What is needed:
Print the full set of records below, character for character and picture-free.

Dataset:
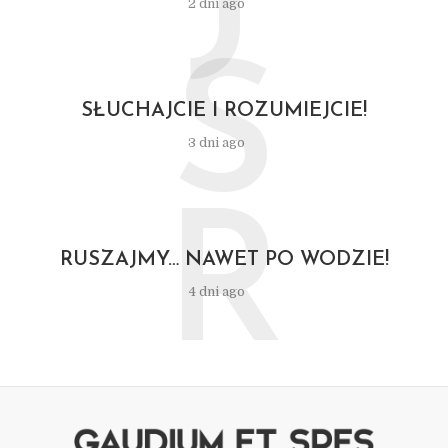
J
2 dni ago
S
SŁUCHAJCIE I ROZUMIEJCIE!
3 dni ago
R
RUSZAJMY… NAWET PO WODZIE!
4 dni ago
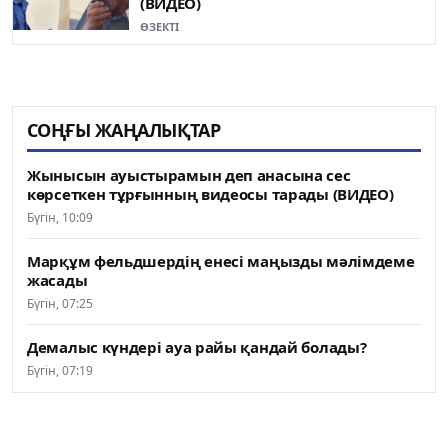
(ВИДЕО)
ӨЗЕКТІ
СОҢҒЫ ЖАҢАЛЫҚТАР
Жынысын ауыстырамын деп анасына сес
көрсеткен тұрғынның видеосы тарады (ВИДЕО)
Бүгін, 10:09
Марқұм фельдшердің енесі маңызды мәлімдеме
жасады
Бүгін, 07:25
Демалыс күндері ауа райы қандай болады?
Бүгін, 07:19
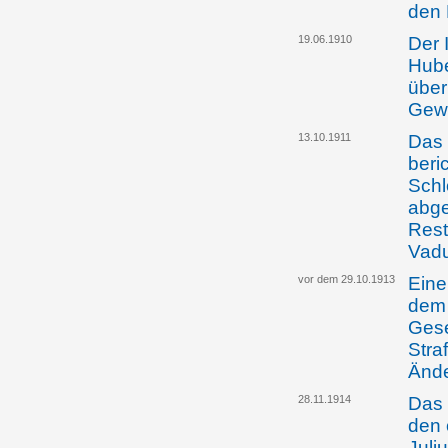
den 
19.06.1910
Der 
Hube
über
Gew
13.10.1911
Das 
beri
Schl
abg
Rest
Vadu
vor dem 29.10.1913
Eine
dem 
Gese
Stra
Änd
28.11.1914
Das 
den 
Juli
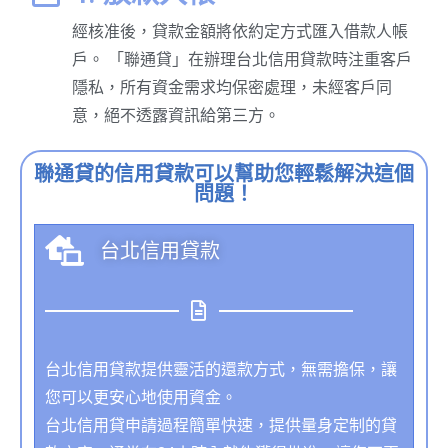
經核准後，貸款金額將依約定方式匯入借款人帳
戶。 「聯通貸」在辦理台北信用貸款時注重客戶
隱私，所有資金需求均保密處理，未經客戶同
意，絕不透露資訊給第三方。
聯通貸的信用貸款可以幫助您輕鬆解決這個
問題！
台北信用貸款
台北信用貸款提供靈活的還款方式，無需擔保，讓
您可以更安心地使用資金。
台北信用貸申請過程簡單快速，提供量身定制的貸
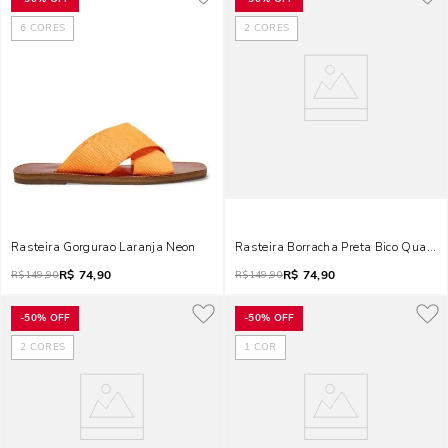
6
CORES
2
CORES
Rasteira Gorgurao Laranja Neon
Rasteira Borracha Preta Bico Quadra
R$
74,90
R$
74,90
R$
149,90
R$
149,90
-
50%
OFF
-
50%
OFF
2
CORES
1
COR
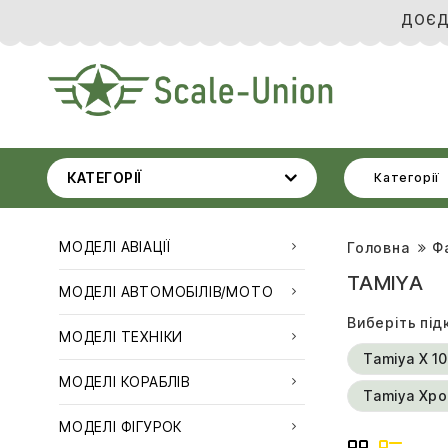
ДОЄД
КАТЕГОРІЇ
Категорії
МОДЕЛІ АВІАЦІЇ
Головна
Ф
TAMIYA
МОДЕЛІ АВТОМОБІЛІВ/МОТО
Виберіть під
МОДЕЛІ ТЕХНІКИ
Tamiya X 10
МОДЕЛІ КОРАБЛІВ
Tamiya Хр
МОДЕЛІ ФІГУРОК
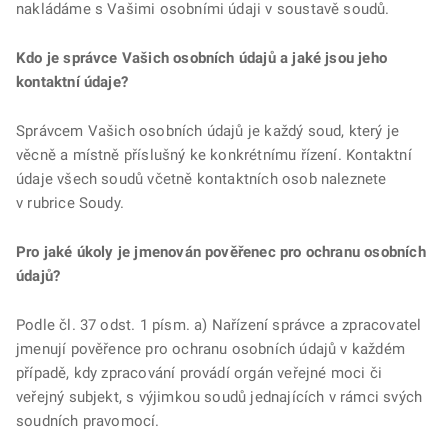
nakládáme s Vašimi osobními údaji v soustavě soudů.
Kdo je správce Vašich osobních údajů a jaké jsou jeho
kontaktní údaje?
Správcem Vašich osobních údajů je každý soud, který je
věcně a místně příslušný ke konkrétnímu řízení. Kontaktní
údaje všech soudů včetně kontaktních osob naleznete
v rubrice Soudy.
Pro jaké úkoly je jmenován pověřenec pro ochranu osobních
údajů?
Podle čl. 37 odst. 1 písm. a) Nařízení správce a zpracovatel
jmenují pověřence pro ochranu osobních údajů v každém
případě, kdy zpracování provádí orgán veřejné moci či
veřejný subjekt, s výjimkou soudů jednajících v rámci svých
soudních pravomocí.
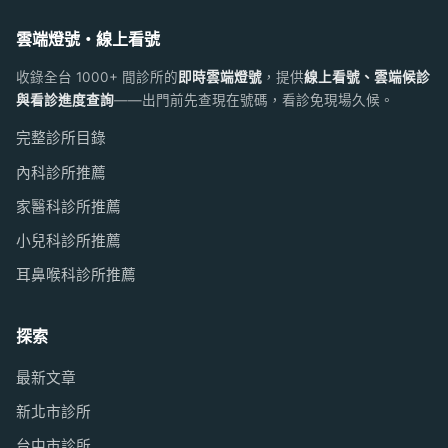
雲端燈號・線上看號
收錄全台 1000+ 間診所的
即時雲端燈號
，提供
線上看號、雲端候診
與看診進度查詢
——出門前先查現在號碼，看診免現場久候。
完整診所目錄
內科診所推薦
家醫科診所推薦
小兒科診所推薦
耳鼻喉科診所推薦
探索
最新文章
新北市診所
台中市診所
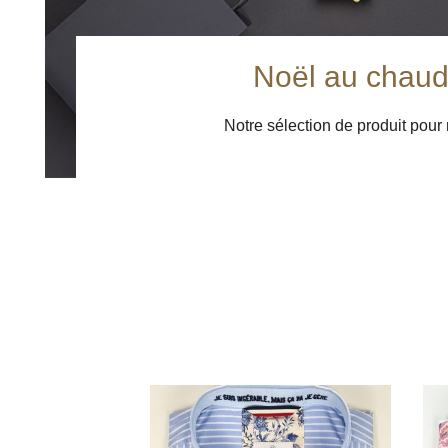
Noël au chau
Notre sélection de produit pour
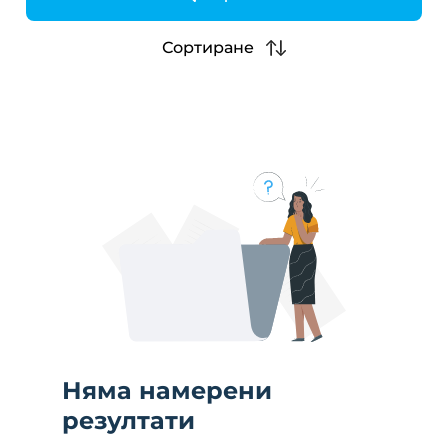
h
Сортиране
Няма намерени
резултати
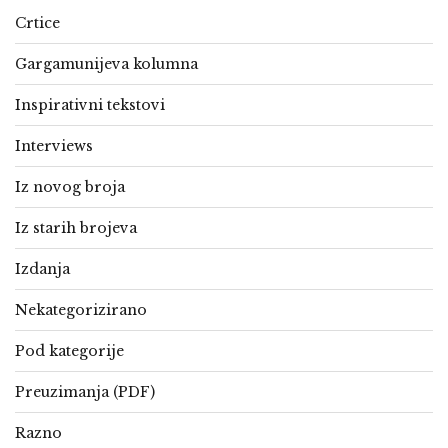
Crtice
Gargamunijeva kolumna
Inspirativni tekstovi
Interviews
Iz novog broja
Iz starih brojeva
Izdanja
Nekategorizirano
Pod kategorije
Preuzimanja (PDF)
Razno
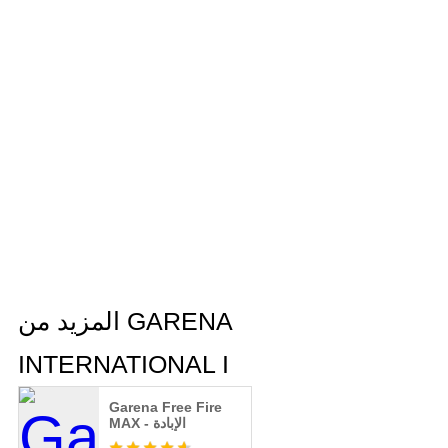
المزيد من GARENA
INTERNATIONAL I
Garena Free Fire
MAX - الإبادة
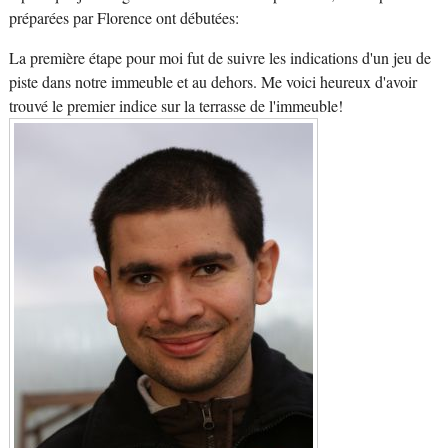
préparées par Florence ont débutées:
La première étape pour moi fut de suivre les indications d'un jeu de
piste dans notre immeuble et au dehors. Me voici heureux d'avoir
trouvé le premier indice sur la terrasse de l'immeuble!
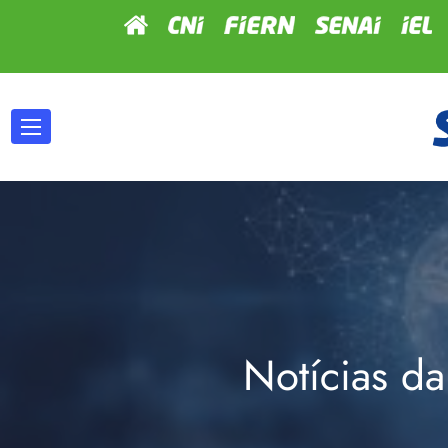
Notícias da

Answer to this problem:
J
2 dni ago
S
SŁUCHAJCIE I ROZUMIEJCIE!
3 dni ago
R
RUSZAJMY… NAWET PO WODZIE!
4 dni ago
(ВИДЕО)
ӨЗЕКТІ
СОҢҒЫ ЖАҢАЛЫҚТАР
Жынысын ауыстырамын деп анасына сес
көрсеткен тұрғынның видеосы тарады (ВИДЕО)
Бүгін, 10:09
Марқұм фельдшердің енесі маңызды мәлімдеме
жасады
Бүгін, 07:25
Демалыс күндері ауа райы қандай болады?
Бүгін, 07:19
den 
19.06.1910
Der 
Hube
über
Gew
13.10.1911
Das 
beri
Schl
abg
Rest
Vadu
vor dem 29.10.1913
Eine
dem 
Gese
Stra
Änd
28.11.1914
Das 
den 
Juli
經核准後，貸款金額將依約定方式匯入借款人帳
戶。 「聯通貸」在辦理台北信用貸款時注重客戶
隱私，所有資金需求均保密處理，未經客戶同
意，絕不透露資訊給第三方。
聯通貸的信用貸款可以幫助您輕鬆解決這個
問題！
台北信用貸款
台北信用貸款提供靈活的還款方式，無需擔保，讓
您可以更安心地使用資金。
台北信用貸申請過程簡單快速，提供量身定制的貸
6
CORES
2
CORES
Rasteira Gorgurao Laranja Neon
Rasteira Borracha Preta Bico Quadra
R$
74,90
R$
74,90
R$
149,90
R$
149,90
-
50%
OFF
-
50%
OFF
2
CORES
1
COR
ДОЄД
КАТЕГОРІЇ
Категорії
МОДЕЛІ АВІАЦІЇ
Головна
Ф
TAMIYA
МОДЕЛІ АВТОМОБІЛІВ/МОТО
Виберіть під
МОДЕЛІ ТЕХНІКИ
Tamiya X 10
МОДЕЛІ КОРАБЛІВ
Tamiya Хр
МОДЕЛІ ФІГУРОК
nakládáme s Vašimi osobními údaji v soustavě soudů.
Kdo je správce Vašich osobních údajů a jaké jsou jeho
kontaktní údaje?
Správcem Vašich osobních údajů je každý soud, který je
věcně a místně příslušný ke konkrétnímu řízení. Kontaktní
údaje všech soudů včetně kontaktních osob naleznete
v rubrice Soudy.
Pro jaké úkoly je jmenován pověřenec pro ochranu osobních
údajů?
Podle čl. 37 odst. 1 písm. a) Nařízení správce a zpracovatel
jmenují pověřence pro ochranu osobních údajů v každém
případě, kdy zpracování provádí orgán veřejné moci či
veřejný subjekt, s výjimkou soudů jednajících v rámci svých
soudních pravomocí.
雲端燈號・線上看號
收錄全台 1000+ 間診所的
即時雲端燈號
，提供
線上看號、雲端候診
與看診進度查詢
——出門前先查現在號碼，看診免現場久候。
完整診所目錄
內科診所推薦
家醫科診所推薦
小兒科診所推薦
耳鼻喉科診所推薦
探索
最新文章
新北市診所
台中市診所
Noël au chau
Notre sélection de produit pour
h
Сортиране
Няма намерени
резултати
Crtice
Gargamunijeva kolumna
Inspirativni tekstovi
Interviews
Iz novog broja
Iz starih brojeva
Izdanja
Nekategorizirano
Pod kategorije
Preuzimanja (PDF)
Razno
المزيد من GARENA
INTERNATIONAL I
Garena Free Fire
MAX - الإبادة
préparées par Florence ont débutées:
La première étape pour moi fut de suivre les indications d'un jeu de
piste dans notre immeuble et au dehors. Me voici heureux d'avoir
trouvé le premier indice sur la terrasse de l'immeuble!
Notícias da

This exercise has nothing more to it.